(Work request): For this exercise, transcribe every line of the material exactly and skip the pictures.
[Data for review — start]
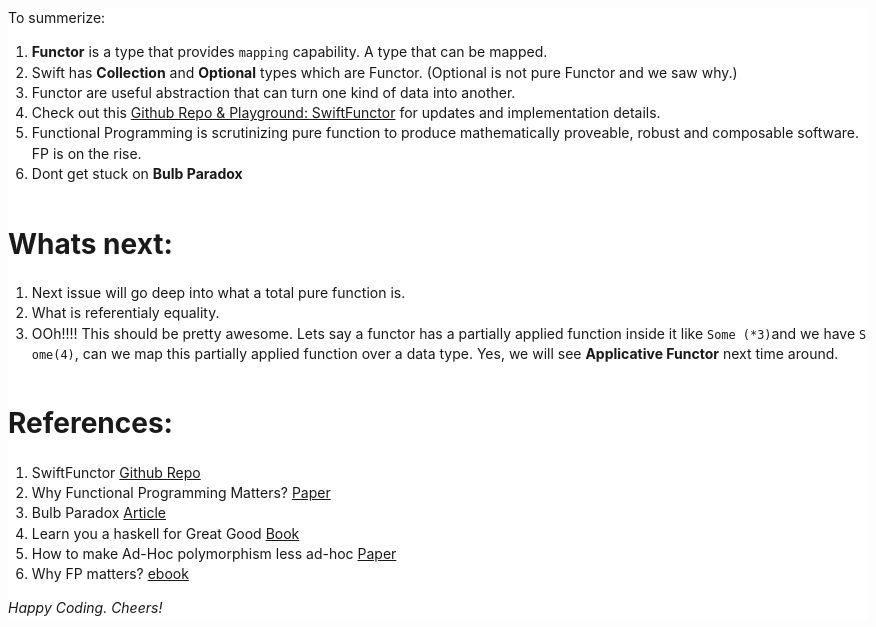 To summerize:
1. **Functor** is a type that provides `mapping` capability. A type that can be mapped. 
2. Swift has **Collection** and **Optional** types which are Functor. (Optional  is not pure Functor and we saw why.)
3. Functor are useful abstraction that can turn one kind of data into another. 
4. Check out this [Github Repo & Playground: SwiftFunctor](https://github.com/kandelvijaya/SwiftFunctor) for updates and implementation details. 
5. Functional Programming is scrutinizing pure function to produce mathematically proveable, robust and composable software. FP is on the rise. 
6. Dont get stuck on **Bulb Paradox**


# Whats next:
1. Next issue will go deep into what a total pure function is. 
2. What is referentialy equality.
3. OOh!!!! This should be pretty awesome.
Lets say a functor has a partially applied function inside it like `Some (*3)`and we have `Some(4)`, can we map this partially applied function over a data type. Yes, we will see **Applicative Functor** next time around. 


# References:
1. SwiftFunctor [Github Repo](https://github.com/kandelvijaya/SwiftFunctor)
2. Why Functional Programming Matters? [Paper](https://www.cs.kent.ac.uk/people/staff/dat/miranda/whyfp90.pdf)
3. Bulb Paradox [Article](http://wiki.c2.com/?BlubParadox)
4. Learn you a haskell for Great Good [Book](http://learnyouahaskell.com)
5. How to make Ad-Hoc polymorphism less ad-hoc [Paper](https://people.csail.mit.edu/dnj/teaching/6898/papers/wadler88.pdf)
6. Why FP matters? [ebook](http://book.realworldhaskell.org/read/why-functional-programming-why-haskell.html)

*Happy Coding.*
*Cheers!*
[Data for review — finish]
(Solved exercise):
 To summerize:
1. **Functor** is a type that provides `mapping` capability. A type that can be mapped. 
2. Swift has **Collection** and **Optional** types which are Functor. (Optional  is not pure Functor and we saw why.)
3. Functor are useful abstraction that can turn one kind of data into another. 
4. Check out this [Github Repo & Playground: SwiftFunctor](https://github.com/kandelvijaya/SwiftFunctor) for updates and implementation details. 
5. Functional Programming is scrutinizing pure function to produce mathematically proveable, robust and composable software. FP is on the rise. 
6. Dont get stuck on **Bulb Paradox**


# Whats next:
1. Next issue will go deep into what a total pure function is. 
2. What is referentialy equality.
3. OOh!!!! This should be pretty awesome.
Lets say a functor has a partially applied function inside it like `Some (*3)`and we have `Some(4)`, can we map this partially applied function over a data type. Yes, we will see **Applicative Functor** next time around. 


# References:
1. SwiftFunctor [Github Repo](https://github.com/kandelvijaya/SwiftFunctor)
2. Why Functional Programming Matters? [Paper](https://www.cs.kent.ac.uk/people/staff/dat/miranda/whyfp90.pdf)
3. Bulb Paradox [Article](http://wiki.c2.com/?BlubParadox)
4. Learn you a haskell for Great Good [Book](http://learnyouahaskell.com)
5. How to make Ad-Hoc polymorphism less ad-hoc [Paper](https://people.csail.mit.edu/dnj/teaching/6898/papers/wadler88.pdf)
6. Why FP matters? [ebook](http://book.realworldhaskell.org/read/why-functional-programming-why-haskell.html)

*Happy Coding.*
*Cheers!*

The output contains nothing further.